AN EXHIBITION KARL WON’T MISS: EVA BESNYO
Le Jeu de Paume
1 place de la Concorde
75008 Paris
+33 (0)1 47 03 12 50
Through September 23rd
Like Moholy-Nagy, Kepes, Munkacsi, Capa… and others, Eva Besnyö is part of the avant-garde of Hungarian photographers who fled their country to seek fame abroad. Eva Bresnyö (1910-2003) arrived in Berlin at 20, after having learned photography in Budapest in the studio of acclaimed advertising photographer Jozsef Pésci. In a November 2, 1991 interview held in Amsterdam with Marion Beckers and Elisabeth Moorgat, entitled « What I prefer, is telling through photography », she explains her professional choice. “My uncle, who was an excellent musician, told me I had photographic talent. I had a little camera, not great, a Kodak Brownie, and I had taken some nice pictures. He asked if I wouldn’t be interested in learning photography. I said yes, it was tempting. But I didn’t really know what it meant. Of course my parents sent me to the best possible address, József Pécsi.”

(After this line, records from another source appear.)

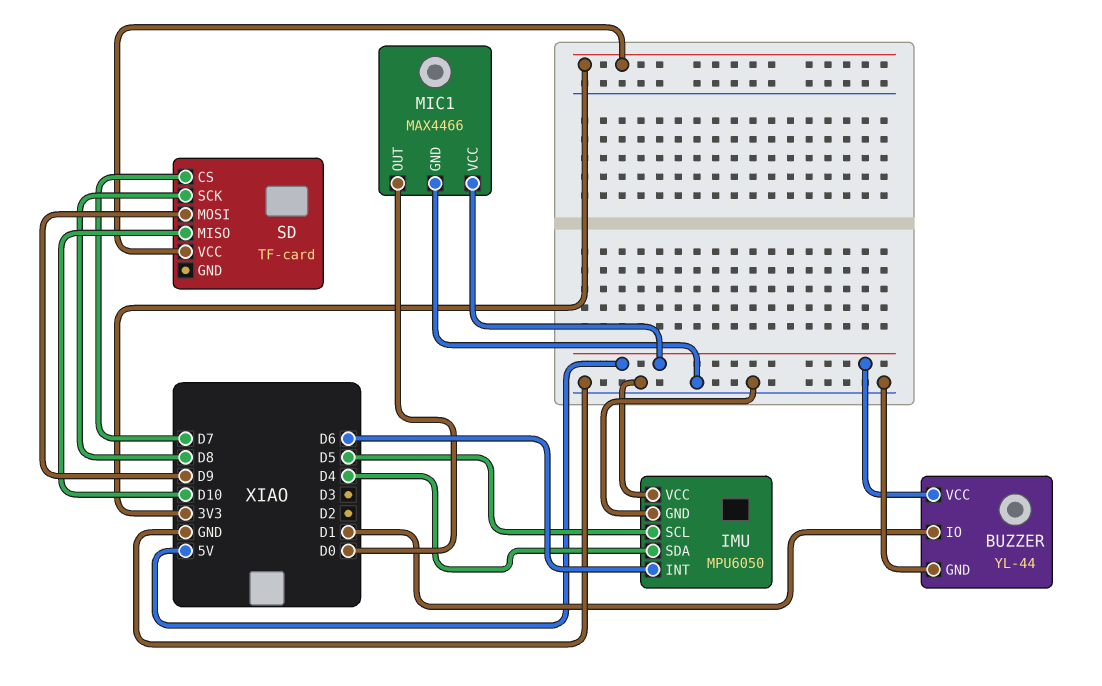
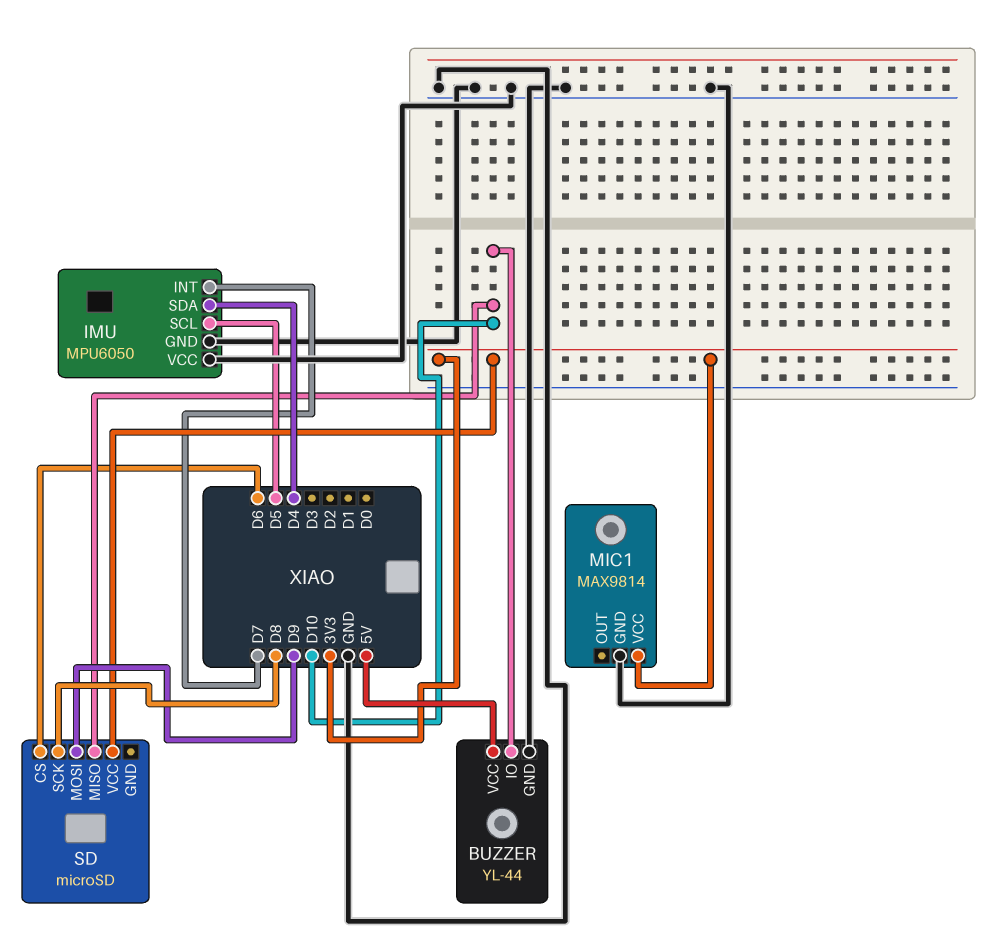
BUZZER pin IO: D1 -> D10
IMU pin INT: D6 -> D7
MIC1: MAX4466 -> MAX9814
MIC1 pin OUT: D0 -> none
MIC1 pin VCC: 5V -> 3V3
SD: TF-card -> microSD
SD pin CS: D7 -> D6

In Berlin, she quickly began working with press photographer Peter Weller. She produced visual stories about construction sites, near the Wannsee lake, at the zoo or in the stadiums. Her pictures, published with the studio signature, like that of the young gypsy carrying a violoncello on his back, are now recognized throughout the world. Her life in fascist Hungary and her political flair contributed to her departure from Berlin for Amsterdam in the fall of 1932. There she found artistic support from Charley Toorop, filmmaker Joris Ivens and designer Gerrit Rietveld. The 1933 exhibition in the Van Liert gallery provided her with recognition, reaffirmed several years later with her architectural photographs that “brought a “new vision” to the functional “new building”.
In the second half of the 1930’s, she became politically committed, for example at the anti-Olympiad exhibition D-O-O-D (De Olympiade onder Diktatur). The following year, she was curator of the international exhibition foto ’37 at the Stedelijk Museum of Amsterdam. The German invasion of May, 1940, forced her, as a Jew, to live in hiding. After the war, she was seduced by a world shaped by humanism, “for example, in 1947, I covered a children’s hospital, “Emma”, and took pictures of a consumer cooperative where I visited different places of production…”

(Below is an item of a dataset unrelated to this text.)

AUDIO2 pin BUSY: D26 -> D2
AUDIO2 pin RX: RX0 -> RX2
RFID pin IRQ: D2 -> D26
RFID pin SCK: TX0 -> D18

Her experience as a mother and a photographer led her to comment “I started as a photographer, covering the Dolle Mina movement, but slowly, I became a Dolle Mina myself, to such an extent that I was no longer able to take pictures, but preferred contributing in the discussions.”
This activity influenced her photography, as she commented herself in this famous 1991 interview: “In the beginning, the form was more important than the content. Slowly but surely that tendency switched, up until the arrival of feminism. Suddenly, the subject took over. Form is essential to me. Composition is important, and I would have disavowed myself had I not taken that into consideration, which was the case for a time. I hope to have found a balance between form and content.”